Finalmente, urge desactivar el potencial prejuicio de que La educación física apela sólo a las mujeres, que según esa lógica serían las únicas lectoras capaces de identificarse con lo que cuenta. Los tres primeros argumentos en contra de semejante ingenuidad son muy socorridos: 1, leer novela no consiste necesariamente en «identificarse»; 2, la buena escritura tiene un valor intrínseco universal; 3, la realidad que enfoca este libro nos concierne a todos. Sin embargo, hay un cuarto argumento fundamental.
La narradora utiliza en una ocasión el término «disforias», una palabra que puede significar «tristeza» o «ansiedad» pero que en los últimos tiempos asociamos al divorcio radical que algunas personas sienten entre su sexo biológico y el género con el que se identifican. Villajos lo sabe y juega con ello, a pesar de que las incomodidades de identidad que padece su personaje no apuntan a un caso de disforia de género (sólo se insinúa su posible bisexualidad). La introducción del término me parece estimulante precisamente porque la necesidad de reventar los arquetipos culturales binarios no apela solo a la comunidad transexual, sino a cualquiera que no encaje ni quiera encajar en los moldes que determinan coercitivamente qué es «ser hombre» o «ser mujer», qué cuerpos son atractivos y cuáles no, etc. Por cierto, La educación física se adentra a ratos en el género de la novela teenager con resultados realmente incómodos, llenos de chicos en manada sobreactuando su masculinidad, chicas en competición fratricida de popularidad, homofobia heredada, etc.
«Disforias», pues… No resulta extraño que aparezca un concepto como ese, no en vano Villajos pertenece a una estirpe de autoras contemporáneas que han encontrado en el cuerpo su principal campo de batalla sobre el que desplegar estéticas y discursos. La educación física se detiene con frecuencia a registrar los fenómenos del cuerpo femenino, con páginas desacomplejadas acerca de la primera regla, el silencio ambiental que le sigue (la naturaleza como tabú), el deseo, la sensibilidad de un pezón bajo la ducha, el rechazo al contacto físico no solicitado, los complejos estéticos… En conjunto, un catálogo de experiencias físicas y psicológicas que captura en toda su crudeza la peripecia de una generación de mujeres, o de cualquier generación de mujeres.
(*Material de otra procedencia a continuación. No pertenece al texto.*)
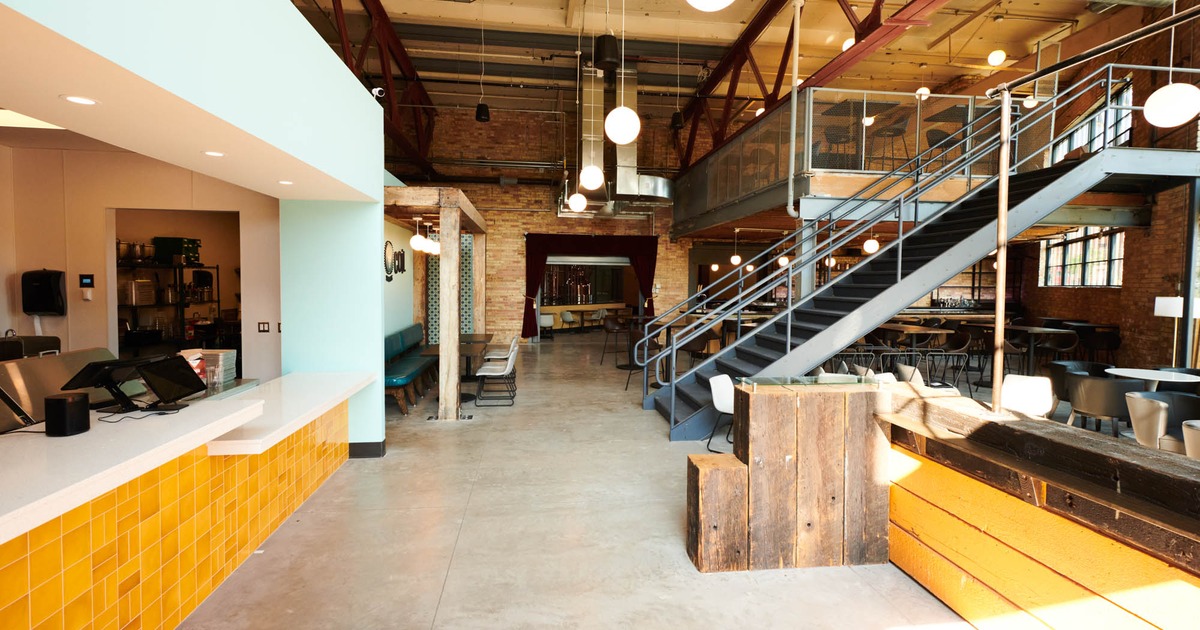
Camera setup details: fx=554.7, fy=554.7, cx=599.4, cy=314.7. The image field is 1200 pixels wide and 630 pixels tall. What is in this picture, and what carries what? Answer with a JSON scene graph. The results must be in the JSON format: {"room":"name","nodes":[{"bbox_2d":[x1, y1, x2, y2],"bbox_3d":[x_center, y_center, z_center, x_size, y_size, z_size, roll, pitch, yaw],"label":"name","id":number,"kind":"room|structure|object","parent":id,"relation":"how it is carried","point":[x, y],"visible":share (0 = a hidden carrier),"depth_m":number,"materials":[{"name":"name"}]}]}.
{"room":"restaurant","nodes":[
{"label":"restaurant","id":0,"kind":"room"},
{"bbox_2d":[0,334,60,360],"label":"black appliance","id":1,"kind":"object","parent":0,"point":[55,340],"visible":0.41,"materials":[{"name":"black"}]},
{"bbox_2d":[0,136,281,384],"bbox_3d":[-4.875,-0.177,5.607,3.417,2.998,0.329,0,3,-7],"label":"kitchen wall","id":2,"kind":"structure","parent":0,"point":[72,317],"depth_m":5.51,"materials":[{"name":"beige paint"}]},
{"bbox_2d":[21,268,66,315],"bbox_3d":[-5.210,-0.211,5.215,0.330,0.459,0.203,0,3,-7],"label":"paper towel dispenser","id":3,"kind":"object","parent":2,"relation":"attached to","point":[40,308],"visible":0.98,"depth_m":5.15,"materials":[{"name":"black plastic"}]},
{"bbox_2d":[78,273,94,295],"bbox_3d":[-5.060,-0.296,5.475,0.137,0.206,0.035,0,3,-7],"label":"wall control panel","id":4,"kind":"object","parent":2,"relation":"attached to","point":[84,281],"visible":0.98,"depth_m":5.46,"materials":[{"name":"black plastic"}]},
{"bbox_2d":[109,211,238,374],"bbox_3d":[-4.556,-0.111,6.087,1.398,2.136,0.637,0,3,-7],"label":"doorway","id":5,"kind":"object","parent":2,"relation":"in","point":[109,220],"visible":0.39,"depth_m":6.11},
{"bbox_2d":[257,322,269,332],"bbox_3d":[-3.495,0.130,5.767,0.112,0.113,0.015,0,3,-7],"label":"light switch","id":6,"kind":"object","parent":2,"relation":"attached to","point":[264,325],"visible":0.98,"depth_m":5.76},
{"bbox_2d":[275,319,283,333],"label":"light switch","id":7,"kind":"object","parent":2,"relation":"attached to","point":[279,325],"visible":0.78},
{"bbox_2d":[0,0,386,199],"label":"soffit","id":8,"kind":"structure","parent":0,"point":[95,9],"depth_m":2.48,"materials":[{"name":"paint"}]},
{"bbox_2d":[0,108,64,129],"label":"ceiling light panel","id":9,"kind":"object","parent":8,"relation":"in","point":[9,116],"visible":0.68,"depth_m":4.29,"materials":[{"name":"white"}]},
{"bbox_2d":[61,95,97,105],"bbox_3d":[-2.016,-0.830,2.150,0.111,0.006,0.113,0,3,-7],"label":"recessed light","id":10,"kind":"object","parent":8,"relation":"in","point":[82,101],"visible":0.98,"depth_m":2.14,"materials":[{"name":"white"}]},
{"bbox_2d":[202,150,224,157],"bbox_3d":[-2.097,-0.875,3.020,0.126,0.007,0.126,1,4,15],"label":"recessed light","id":11,"kind":"object","parent":8,"relation":"in","point":[214,153],"visible":0.98,"depth_m":3.01,"materials":[{"name":"white"}]},
{"bbox_2d":[277,179,293,185],"bbox_3d":[-2.215,-0.932,3.920,0.125,0.007,0.125,1,4,19],"label":"recessed light","id":12,"kind":"object","parent":8,"relation":"in","point":[287,183],"visible":0.99,"depth_m":3.90,"materials":[{"name":"white"}]},
{"bbox_2d":[370,86,384,101],"bbox_3d":[-1.964,-1.938,4.885,0.131,0.143,0.101,0,3,-7],"label":"security camera","id":13,"kind":"object","parent":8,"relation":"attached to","point":[377,88],"visible":0.8,"depth_m":4.86,"materials":[{"name":"white plastic"}]},
{"bbox_2d":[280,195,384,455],"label":"wall","id":14,"kind":"structure","parent":0,"point":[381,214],"depth_m":5.04,"materials":[{"name":"paint"}]},
{"bbox_2d":[348,441,386,457],"bbox_3d":[-2.406,1.240,5.062,0.853,0.128,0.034,0,3,-7],"label":"baseboard","id":15,"kind":"structure","parent":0,"point":[364,444],"depth_m":5.06,"materials":[{"name":"black"}]},
{"bbox_2d":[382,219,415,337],"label":"side wall","id":16,"kind":"structure","parent":0,"point":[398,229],"depth_m":9.43,"materials":[{"name":"paint"}]},
{"bbox_2d":[384,239,405,281],"bbox_3d":[-3.172,-0.827,8.569,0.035,0.624,1.181,0,3,-7],"label":"wall sign","id":17,"kind":"object","parent":16,"relation":"attached to","point":[389,279],"visible":0.77,"depth_m":8.46,"materials":[{"name":"black"}]},
{"bbox_2d":[390,103,696,343],"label":"brick back wall","id":18,"kind":"structure","parent":0,"point":[481,191],"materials":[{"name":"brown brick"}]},
{"bbox_2d":[522,234,657,336],"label":"red curtain","id":19,"kind":"object","parent":18,"relation":"attached to","point":[653,254],"visible":0.78,"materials":[{"name":"red fabric"}]},
{"bbox_2d":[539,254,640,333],"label":"doorway","id":20,"kind":"object","parent":18,"relation":"in","point":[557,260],"visible":0.57,"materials":[{"name":"glass"}]},
{"bbox_2d":[171,331,1031,629],"bbox_3d":[1.892,1.320,7.197,14.535,0.140,17.894,0,3,-7],"label":"floor","id":21,"kind":"structure","parent":0,"point":[467,524],"depth_m":3.51,"materials":[{"name":"grey concrete"}]},
{"bbox_2d":[116,261,220,352],"bbox_3d":[-5.791,0.165,7.397,0.735,1.962,1.581,0,3,-7],"label":"metal shelf","id":22,"kind":"object","parent":21,"relation":"on","point":[218,302],"visible":0.42,"depth_m":7.25,"materials":[{"name":"black metal"}]},
{"bbox_2d":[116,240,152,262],"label":"pot","id":23,"kind":"object","parent":22,"relation":"on","point":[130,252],"visible":0.81,"depth_m":7.19,"materials":[{"name":"silver metal"}]},
{"bbox_2d":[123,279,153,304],"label":"container","id":24,"kind":"object","parent":22,"relation":"on","point":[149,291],"visible":0.83,"depth_m":6.95,"materials":[{"name":"metal"}]},
{"bbox_2d":[152,237,200,264],"bbox_3d":[-5.743,-0.876,7.579,0.386,0.334,0.416,0,3,-7],"label":"green crate","id":25,"kind":"object","parent":22,"relation":"on","point":[182,250],"visible":0.86,"depth_m":7.40,"materials":[{"name":"green"}]},
{"bbox_2d":[0,368,376,629],"bbox_3d":[-2.481,1.032,2.341,1.476,0.895,4.400,0,3,-7],"label":"bar counter","id":26,"kind":"object","parent":21,"relation":"on","point":[348,384],"visible":0.95,"depth_m":2.51,"materials":[{"name":"yellow tile"}]},
{"bbox_2d":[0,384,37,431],"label":"monitor","id":27,"kind":"object","parent":26,"relation":"on","point":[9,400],"visible":0.98,"depth_m":2.54,"materials":[{"name":"black plastic"}]},
{"bbox_2d":[0,344,120,430],"bbox_3d":[-3.097,0.403,3.051,0.489,0.403,0.768,0,3,-7],"label":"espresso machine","id":28,"kind":"object","parent":26,"relation":"on","point":[84,354],"visible":0.55,"depth_m":3.03,"materials":[{"name":"silver metal"}]},
{"bbox_2d":[44,392,89,436],"bbox_3d":[-2.346,0.439,2.444,0.136,0.168,0.138,0,3,-7],"label":"smart speaker","id":29,"kind":"object","parent":26,"relation":"on","point":[65,400],"visible":0.99,"depth_m":2.40,"materials":[{"name":"black"}]},
{"bbox_2d":[62,356,158,412],"bbox_3d":[-2.586,0.366,2.963,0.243,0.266,0.378,1,3,5],"label":"tablet","id":30,"kind":"object","parent":26,"relation":"on","point":[82,384],"visible":0.95,"depth_m":2.91,"materials":[{"name":"black plastic"}]},
{"bbox_2d":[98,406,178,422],"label":"cable","id":31,"kind":"object","parent":26,"relation":"on","point":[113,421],"visible":0.91,"depth_m":2.80,"materials":[{"name":"black plastic"}]},
{"bbox_2d":[136,353,205,408],"bbox_3d":[-2.408,0.370,3.115,0.238,0.246,0.346,0,3,-7],"label":"monitor","id":32,"kind":"object","parent":26,"relation":"on","point":[185,375],"visible":0.98,"depth_m":3.09,"materials":[{"name":"black plastic"}]},
{"bbox_2d":[187,348,236,385],"bbox_3d":[-2.966,0.404,4.176,0.343,0.261,0.311,0,3,-7],"label":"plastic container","id":33,"kind":"object","parent":26,"relation":"on","point":[222,354],"visible":0.68,"depth_m":4.14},
{"bbox_2d":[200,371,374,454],"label":"countertop","id":34,"kind":"object","parent":26,"relation":"on","point":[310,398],"visible":0.79,"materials":[{"name":"white stone"}]},
{"bbox_2d":[384,325,436,414],"bbox_3d":[-2.820,0.736,8.155,0.815,0.872,3.001,0,3,-7],"label":"green bench","id":35,"kind":"object","parent":21,"relation":"on","point":[391,340],"visible":0.49,"depth_m":7.75,"materials":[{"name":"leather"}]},
{"bbox_2d":[382,186,486,420],"bbox_3d":[-2.420,-0.180,8.438,1.489,2.659,4.381,0,3,-7],"label":"wooden pergola","id":36,"kind":"object","parent":21,"relation":"on","point":[446,210],"visible":0.71,"depth_m":6.66,"materials":[{"name":"brown wood"}]},
{"bbox_2d":[410,217,426,251],"bbox_3d":[-2.393,-1.080,7.272,0.199,0.478,0.201,0,3,-7],"label":"globe pendant light","id":37,"kind":"object","parent":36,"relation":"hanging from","point":[417,241],"visible":0.93,"depth_m":7.22,"materials":[{"name":"white glass"}]},
{"bbox_2d":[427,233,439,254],"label":"pendant light","id":38,"kind":"object","parent":36,"relation":"hanging from","point":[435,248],"visible":0.63,"depth_m":7.99,"materials":[{"name":"white glass"}]},
{"bbox_2d":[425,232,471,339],"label":"lattice panel","id":39,"kind":"object","parent":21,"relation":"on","point":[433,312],"visible":0.39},
{"bbox_2d":[413,334,495,403],"bbox_3d":[-2.081,0.800,8.304,0.928,0.747,1.932,0,3,-7],"label":"table","id":40,"kind":"object","parent":21,"relation":"on","point":[437,352],"visible":0.49,"depth_m":8.00,"materials":[{"name":"brown wood"}]},
{"bbox_2d":[474,341,517,405],"bbox_3d":[-1.400,0.802,7.633,0.546,0.795,0.530,0,3,-7],"label":"white chair","id":41,"kind":"object","parent":21,"relation":"on","point":[486,373],"visible":0.99,"depth_m":7.46,"materials":[{"name":"white plastic"}]},
{"bbox_2d":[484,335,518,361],"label":"white chair","id":42,"kind":"object","parent":21,"relation":"on","point":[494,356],"visible":0.45,"depth_m":9.28,"materials":[{"name":"white plastic"}]},
{"bbox_2d":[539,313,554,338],"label":"white chair","id":43,"kind":"object","parent":21,"relation":"on","point":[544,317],"visible":0.77,"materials":[{"name":"white plastic"}]},
{"bbox_2d":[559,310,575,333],"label":"white chair","id":44,"kind":"object","parent":21,"relation":"on","point":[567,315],"visible":0.93,"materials":[{"name":"plastic"}]},
{"bbox_2d":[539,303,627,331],"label":"bar counter","id":45,"kind":"object","parent":21,"relation":"on","point":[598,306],"visible":0.55,"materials":[{"name":"wood"}]},
{"bbox_2d":[601,316,630,366],"bbox_3d":[0.319,0.537,11.370,0.531,0.955,0.511,-1,3,-19],"label":"bar stool","id":46,"kind":"object","parent":21,"relation":"on","point":[611,329],"visible":0.95,"depth_m":11.37,"materials":[{"name":"leather"}]},
{"bbox_2d":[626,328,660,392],"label":"bar stool","id":47,"kind":"object","parent":21,"relation":"on","point":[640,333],"visible":0.64,"depth_m":8.34,"materials":[{"name":"black"}]},
{"bbox_2d":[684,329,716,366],"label":"bar stool","id":48,"kind":"object","parent":21,"relation":"on","point":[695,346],"visible":0.64,"depth_m":9.14,"materials":[{"name":"brown"}]},
{"bbox_2d":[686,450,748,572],"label":"wooden block","id":49,"kind":"object","parent":21,"relation":"on","point":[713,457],"visible":0.89,"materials":[{"name":"brown wood"}]},
{"bbox_2d":[706,374,734,453],"bbox_3d":[1.360,0.964,5.359,0.561,0.737,0.524,2,3,37],"label":"white chair","id":50,"kind":"object","parent":21,"relation":"on","point":[720,392],"visible":0.47,"depth_m":5.36,"materials":[{"name":"white plastic"}]},
{"bbox_2d":[686,377,892,571],"bbox_3d":[1.123,0.929,3.316,1.130,1.016,0.437,0,3,-7],"label":"wooden counter","id":51,"kind":"object","parent":21,"relation":"on","point":[793,421],"visible":0.93,"depth_m":3.16,"materials":[{"name":"brown wood"}]},
{"bbox_2d":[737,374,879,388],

Por último, observemos que la familia queda retratada como un Leviatán espinoso, áspero; las amistades son inestables; el sistema educativo, corrupto; el lenguaje, un recurso comunicativo cercenado por la hipocresía de la sociedad… Casi hasta su final (abierto, levemente esperanzado), La educación física es el estudio de un personaje sometido a una soledad radical. Por eso, es muy inteligente que Villajos desarrolle la novela (como si fuera un cuento folclórico) en el recorrido que lleva a Catalina de una violencia externa a la opresión del hogar, atravesando un paisaje anodino, sin arraigo, en tránsito. Al lector le queda el deseo de saber más de la protagonista, de seguirla en sus pasos futuros, de comprobar si, como ella misma anuncia de pasada, algún día se convertirá en escritora.